Koalisyon Hükümeti kuruluşu için bir referans “John Nash”
yaklaşımı olabilir.
Prof. John Nash’ın “Kazan Kazan (Vin Vin)” teorisi Nobel
ödüllüdür.
Her iki tarafın da “kazanacağı” bir beraberliğin temeli bu
yaklaşımla sağlam olur.
Türkçemizde de John Nash daha doğmadan bile var olan aynı kapıya
çıkan şu söylemimizi hatırlayalım:
“Yok öyle hep bana, hep bana... Var bir sana, bir bana.”
Yani...
Diğer bir özdeyişimizle “nalıncı keseri gibi hep kendine
yontmayacaksın.”
Ortaklık zemini böyle “kazan kazan” mantığının iyi niyet taşlarıyla
döşenirse beraber yürüyüş mümkün olur.
.......................
Ama...
Türkçemizdeki bir başka deyiş olan “karşı tarafı mandepsiye
bastırmak” kafasıyla masaya oturursan, maya tutmaz.

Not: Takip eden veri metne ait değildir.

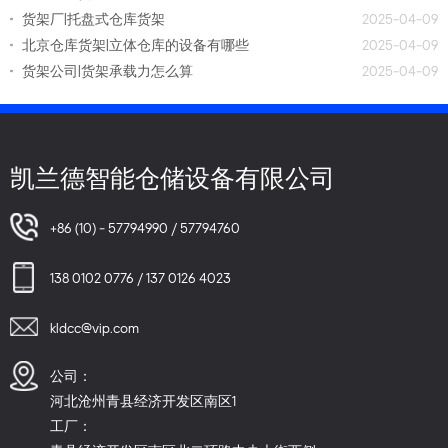
货架厂|托盘式仓库货架
2025-04-09
北京仓库货架|立体仓库的设备有哪些
2025-04-09
货架公司|货架承载力怎么算
2025-04-09
凯兰德智能仓储设备有限公司
+86 (10) - 57794990 / 57794760
138 0102 0776 / 137 0126 4023
kldcc@vip.com
公司：
河北沧州青县经济开发区南区1
工厂：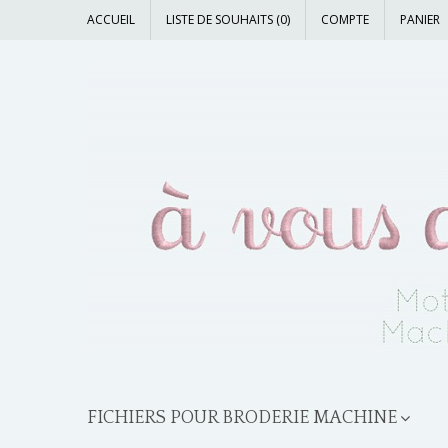
ACCUEIL
LISTE DE SOUHAITS (0)
COMPTE
PANIER
FICHIERS POUR BRODERIE MACHINE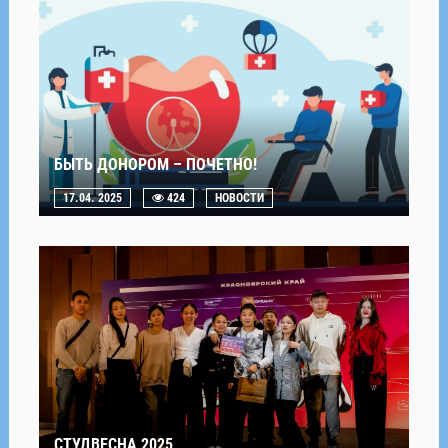
БЫТЬ ДОНОРОМ – ПОЧЕТНО!
17.04. 2025
424
НОВОСТИ
СТУДВЕСНА 2025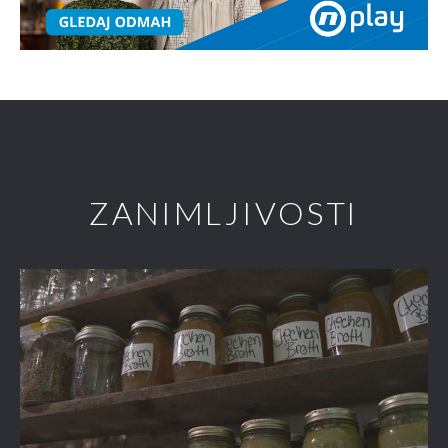
ZANIMLJIVOSTI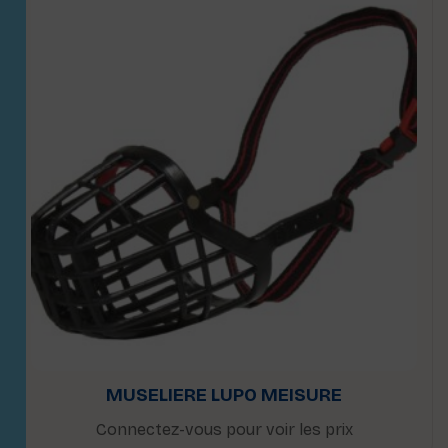
MUSELIERE LUPO MEISURE
Connectez-vous pour voir les prix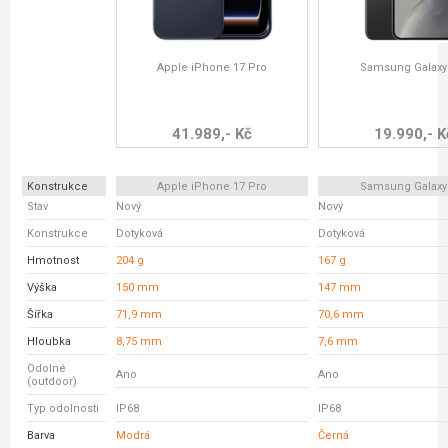
Apple iPhone 17 Pro
Samsung Galaxy
41.989,- Kč
19.990,- K
Konstrukce
Apple iPhone 17 Pro
Samsung Galaxy
Stav
Nový
Nový
Konstrukce
Dotyková
Dotyková
Hmotnost
204 g
167 g
Výška
150 mm
147 mm
Šířka
71,9 mm
70,6 mm
Hloubka
8,75 mm
7,6 mm
Odolné
Ano
Ano
(outdoor)
Typ odolnosti
IP68
IP68
Barva
Modrá
Černá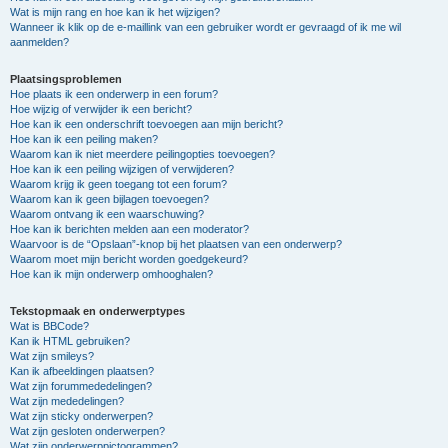
Wat is mijn rang en hoe kan ik het wijzigen?
Wanneer ik klik op de e-maillink van een gebruiker wordt er gevraagd of ik me wil
aanmelden?
Plaatsingsproblemen
Hoe plaats ik een onderwerp in een forum?
Hoe wijzig of verwijder ik een bericht?
Hoe kan ik een onderschrift toevoegen aan mijn bericht?
Hoe kan ik een peiling maken?
Waarom kan ik niet meerdere peilingopties toevoegen?
Hoe kan ik een peiling wijzigen of verwijderen?
Waarom krijg ik geen toegang tot een forum?
Waarom kan ik geen bijlagen toevoegen?
Waarom ontvang ik een waarschuwing?
Hoe kan ik berichten melden aan een moderator?
Waarvoor is de “Opslaan”-knop bij het plaatsen van een onderwerp?
Waarom moet mijn bericht worden goedgekeurd?
Hoe kan ik mijn onderwerp omhooghalen?
Tekstopmaak en onderwerptypes
Wat is BBCode?
Kan ik HTML gebruiken?
Wat zijn smileys?
Kan ik afbeeldingen plaatsen?
Wat zijn forummededelingen?
Wat zijn mededelingen?
Wat zijn sticky onderwerpen?
Wat zijn gesloten onderwerpen?
Wat zijn onderwerppictogrammen?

En büyük akılsızlık, karşısındakini aptal sanmaktır ya da aptal
yerine koymaktır.
Devam...
Ayrıca...
“Devrin, devranın değiştiğini” kabulleneceksin.
“Sen o aklını kendine sakla, senin aklına ihtiyacımız yok, biz en
iyisini biliriz” ritüelinin de geçerliğini yitirdiğini, “tedavülden
kalktığını” içine sindireceksin.
“İktidarı paylaşmak” alışmadığım şey ama sandıktan aldığın yetki de
bu kadar.
.......................
Öte yandan...
Muhalefet yıllarının “atıp tutma” konforunun da artık olmadığını
göreceksin.
“İktidarı paylaşmak” sorumluluğunun da raconu vardır.
O özdeyişe de işaret edeyim.
“Taç giyen baş akıllanır.”
Buradaki “akıl” sözcüğü “sorumluluk” anlamındadır.
“Yumurta küfesini” tek başına sırtlamayacaksan bile, yükü
paylaşacaksın.
Yumurtaları kırmadan ortak taşımak siyaseti ustalık ister.